##### Selected excerpt #####
We have been in Normandy, fighting battles.
The enemy approached across a lush landscape of orchards and cornfields. Wave after relentless wave bore down on us, drumming through clustered stone hamlets and lashing hedgerows and lanes.
In the face of such a deluge we sought many and varied strategies, tilting at one idea after another and fighting down panic. We began with straight confrontation: on the first day of our holiday we put on our armour and clad in anoraks and sensible shoes marched past the pool and sun loungers to find other entertainment. We went to Avranches, explored the cathedral and perused the botanical gardens under lowering skies. We admired the Mont St Michel shimmering in the distance across the bay, tethered by a silver ribbon of river across the mudflats. Then we went home and dried off.
#####
List of tasks:
- 1) Copy the listing word for word, from its first line through the line containing "state / province: Pennsylvania".
- 2) Carry the Normandy holiday piece forward from its final sentence.
##### Material supplied #####
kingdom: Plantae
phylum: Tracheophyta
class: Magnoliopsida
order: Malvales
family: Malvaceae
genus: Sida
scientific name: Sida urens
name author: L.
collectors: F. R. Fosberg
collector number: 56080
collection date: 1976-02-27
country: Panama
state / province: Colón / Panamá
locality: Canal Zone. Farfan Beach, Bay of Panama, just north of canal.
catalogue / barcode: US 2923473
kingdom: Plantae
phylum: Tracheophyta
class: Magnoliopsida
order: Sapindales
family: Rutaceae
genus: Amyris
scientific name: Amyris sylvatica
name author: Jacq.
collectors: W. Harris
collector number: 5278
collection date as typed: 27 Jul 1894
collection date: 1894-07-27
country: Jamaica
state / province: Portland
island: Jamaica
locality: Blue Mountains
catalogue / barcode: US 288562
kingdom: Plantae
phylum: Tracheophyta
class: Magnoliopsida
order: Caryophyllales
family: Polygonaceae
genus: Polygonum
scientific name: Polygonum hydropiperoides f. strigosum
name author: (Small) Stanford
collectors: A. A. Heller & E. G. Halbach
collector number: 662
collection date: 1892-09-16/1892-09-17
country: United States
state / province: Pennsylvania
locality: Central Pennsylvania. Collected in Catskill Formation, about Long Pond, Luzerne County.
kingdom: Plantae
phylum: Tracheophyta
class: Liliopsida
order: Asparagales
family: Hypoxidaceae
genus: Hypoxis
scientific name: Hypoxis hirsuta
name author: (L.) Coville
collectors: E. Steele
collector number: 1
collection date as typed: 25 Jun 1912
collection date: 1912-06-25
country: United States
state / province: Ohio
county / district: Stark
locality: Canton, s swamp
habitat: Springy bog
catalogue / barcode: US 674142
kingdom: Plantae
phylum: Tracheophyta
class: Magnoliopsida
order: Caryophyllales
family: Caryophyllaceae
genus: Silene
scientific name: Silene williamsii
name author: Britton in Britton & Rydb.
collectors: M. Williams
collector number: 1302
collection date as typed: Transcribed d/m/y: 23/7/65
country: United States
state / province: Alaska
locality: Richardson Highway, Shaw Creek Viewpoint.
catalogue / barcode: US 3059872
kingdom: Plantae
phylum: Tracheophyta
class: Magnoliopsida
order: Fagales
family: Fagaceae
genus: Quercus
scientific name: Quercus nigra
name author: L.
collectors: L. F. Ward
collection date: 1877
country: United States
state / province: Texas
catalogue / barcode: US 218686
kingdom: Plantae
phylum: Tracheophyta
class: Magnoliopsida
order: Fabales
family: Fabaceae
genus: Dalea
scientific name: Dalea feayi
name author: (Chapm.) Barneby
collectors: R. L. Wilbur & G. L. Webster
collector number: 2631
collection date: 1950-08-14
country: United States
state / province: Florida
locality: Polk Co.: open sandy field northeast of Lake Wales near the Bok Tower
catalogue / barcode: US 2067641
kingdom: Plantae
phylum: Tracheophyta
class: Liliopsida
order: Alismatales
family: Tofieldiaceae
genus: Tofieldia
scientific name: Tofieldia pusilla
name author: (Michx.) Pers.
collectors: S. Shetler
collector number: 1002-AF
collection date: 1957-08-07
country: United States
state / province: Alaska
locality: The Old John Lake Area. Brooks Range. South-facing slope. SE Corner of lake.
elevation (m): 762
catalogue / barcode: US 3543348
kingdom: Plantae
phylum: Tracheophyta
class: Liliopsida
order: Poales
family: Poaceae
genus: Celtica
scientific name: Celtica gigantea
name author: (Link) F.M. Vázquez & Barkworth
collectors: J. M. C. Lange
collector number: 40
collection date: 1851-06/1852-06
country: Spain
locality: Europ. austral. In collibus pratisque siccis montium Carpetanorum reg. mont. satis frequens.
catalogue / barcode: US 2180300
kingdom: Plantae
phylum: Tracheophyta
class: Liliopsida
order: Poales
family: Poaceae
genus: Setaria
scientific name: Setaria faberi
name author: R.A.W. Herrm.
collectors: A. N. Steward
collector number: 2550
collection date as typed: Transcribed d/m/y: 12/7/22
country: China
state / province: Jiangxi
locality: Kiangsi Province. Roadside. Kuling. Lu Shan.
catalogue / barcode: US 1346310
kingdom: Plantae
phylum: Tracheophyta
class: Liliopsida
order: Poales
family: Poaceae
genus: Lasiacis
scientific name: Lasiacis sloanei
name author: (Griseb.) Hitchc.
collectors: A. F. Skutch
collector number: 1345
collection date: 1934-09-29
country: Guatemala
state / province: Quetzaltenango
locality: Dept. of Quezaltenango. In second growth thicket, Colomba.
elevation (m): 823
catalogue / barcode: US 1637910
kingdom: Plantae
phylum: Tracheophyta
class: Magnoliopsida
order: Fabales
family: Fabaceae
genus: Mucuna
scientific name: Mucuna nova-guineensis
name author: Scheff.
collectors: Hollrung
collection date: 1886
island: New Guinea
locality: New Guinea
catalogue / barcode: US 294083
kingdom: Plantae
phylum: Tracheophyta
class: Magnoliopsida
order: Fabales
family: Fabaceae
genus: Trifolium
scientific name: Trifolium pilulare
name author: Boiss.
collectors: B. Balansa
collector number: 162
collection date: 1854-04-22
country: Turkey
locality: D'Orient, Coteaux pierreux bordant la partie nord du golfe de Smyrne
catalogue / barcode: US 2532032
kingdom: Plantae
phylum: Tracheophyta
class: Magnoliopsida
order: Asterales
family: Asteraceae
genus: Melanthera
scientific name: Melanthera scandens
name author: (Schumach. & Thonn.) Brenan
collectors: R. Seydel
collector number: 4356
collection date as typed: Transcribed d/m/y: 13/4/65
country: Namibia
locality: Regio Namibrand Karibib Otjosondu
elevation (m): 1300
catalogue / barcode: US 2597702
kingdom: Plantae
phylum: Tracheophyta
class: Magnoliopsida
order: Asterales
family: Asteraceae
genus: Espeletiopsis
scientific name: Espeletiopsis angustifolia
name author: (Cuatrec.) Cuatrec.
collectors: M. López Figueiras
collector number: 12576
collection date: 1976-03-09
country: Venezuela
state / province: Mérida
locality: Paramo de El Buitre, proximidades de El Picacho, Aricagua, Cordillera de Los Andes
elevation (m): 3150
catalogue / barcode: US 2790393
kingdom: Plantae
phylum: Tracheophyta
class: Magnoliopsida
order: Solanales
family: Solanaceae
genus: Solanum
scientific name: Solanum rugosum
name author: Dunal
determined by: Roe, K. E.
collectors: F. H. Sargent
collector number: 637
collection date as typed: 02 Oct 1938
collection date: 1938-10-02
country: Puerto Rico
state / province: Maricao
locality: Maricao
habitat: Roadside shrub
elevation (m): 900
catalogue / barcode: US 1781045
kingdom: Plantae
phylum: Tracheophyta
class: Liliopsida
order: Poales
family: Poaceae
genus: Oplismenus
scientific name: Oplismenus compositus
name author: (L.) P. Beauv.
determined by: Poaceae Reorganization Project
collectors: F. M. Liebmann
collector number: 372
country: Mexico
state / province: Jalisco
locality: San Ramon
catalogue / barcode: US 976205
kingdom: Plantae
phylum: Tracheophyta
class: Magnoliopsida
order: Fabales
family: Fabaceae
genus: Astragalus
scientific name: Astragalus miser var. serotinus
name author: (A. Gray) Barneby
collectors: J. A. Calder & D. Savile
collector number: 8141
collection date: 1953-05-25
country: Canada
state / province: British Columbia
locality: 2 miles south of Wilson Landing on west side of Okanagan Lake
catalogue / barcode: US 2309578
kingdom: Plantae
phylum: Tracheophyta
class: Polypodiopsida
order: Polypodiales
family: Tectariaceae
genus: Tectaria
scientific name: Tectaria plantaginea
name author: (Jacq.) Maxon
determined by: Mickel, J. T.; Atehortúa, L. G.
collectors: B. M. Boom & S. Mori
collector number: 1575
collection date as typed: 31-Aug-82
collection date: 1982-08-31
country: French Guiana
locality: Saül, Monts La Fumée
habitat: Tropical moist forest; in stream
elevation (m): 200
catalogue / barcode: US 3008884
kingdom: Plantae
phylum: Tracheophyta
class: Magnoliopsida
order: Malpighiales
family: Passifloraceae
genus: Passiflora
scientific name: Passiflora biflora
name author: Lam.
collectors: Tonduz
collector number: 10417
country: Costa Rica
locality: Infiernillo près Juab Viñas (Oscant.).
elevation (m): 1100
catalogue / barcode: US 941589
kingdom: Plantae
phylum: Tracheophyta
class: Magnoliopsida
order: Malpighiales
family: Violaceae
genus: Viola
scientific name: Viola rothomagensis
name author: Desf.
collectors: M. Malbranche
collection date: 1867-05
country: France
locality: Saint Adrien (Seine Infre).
#####
Answers in order:
- 1)
kingdom: Plantae
phylum: Tracheophyta
class: Magnoliopsida
order: Malvales
family: Malvaceae
genus: Sida
scientific name: Sida urens
name author: L.
collectors: F. R. Fosberg
collector number: 56080
collection date: 1976-02-27
country: Panama
state / province: Colón / Panamá
locality: Canal Zone. Farfan Beach, Bay of Panama, just north of canal.
catalogue / barcode: US 2923473
kingdom: Plantae
phylum: Tracheophyta
class: Magnoliopsida
order: Sapindales
family: Rutaceae
genus: Amyris
scientific name: Amyris sylvatica
name author: Jacq.
collectors: W. Harris
collector number: 5278
collection date as typed: 27 Jul 1894
collection date: 1894-07-27
country: Jamaica
state / province: Portland
island: Jamaica
locality: Blue Mountains
catalogue / barcode: US 288562
kingdom: Plantae
phylum: Tracheophyta
class: Magnoliopsida
order: Caryophyllales
family: Polygonaceae
genus: Polygonum
scientific name: Polygonum hydropiperoides f. strigosum
name author: (Small) Stanford
collectors: A. A. Heller & E. G. Halbach
collector number: 662
collection date: 1892-09-16/1892-09-17
country: United States
state / province: Pennsylvania

- 2)
The next day we tried ignoring the bombardment. The kids gamely unpacked toys and played in the sitting room of our cottage, marching Lego figures across decorative rugs and carved occasional tables whose every corner was a reminder how much nicer it would be to be outdoors. The bickering began. In a sinister twist the game was renamed Lego Riots. Hastily, we made sandwiches and put everyone into the car for a trip to picturesque Villedieu-les-Poeles, famed for its copper pots and pans. We walked through the market, bought sausages and cooed over fluffy ducklings in crates until baby Betty, wrinkling her nose at the animal smell, urged us on. The drizzle was low-level but building, as was the bickering. I slipped away into a gift shop and bought ceramic bowls painted with figures in regional dress and finished with our names in flourishing Gallic script. I willed us to be a happy family as I watched the shop assistant stack and wrap and bind us in protective bubble-wrap.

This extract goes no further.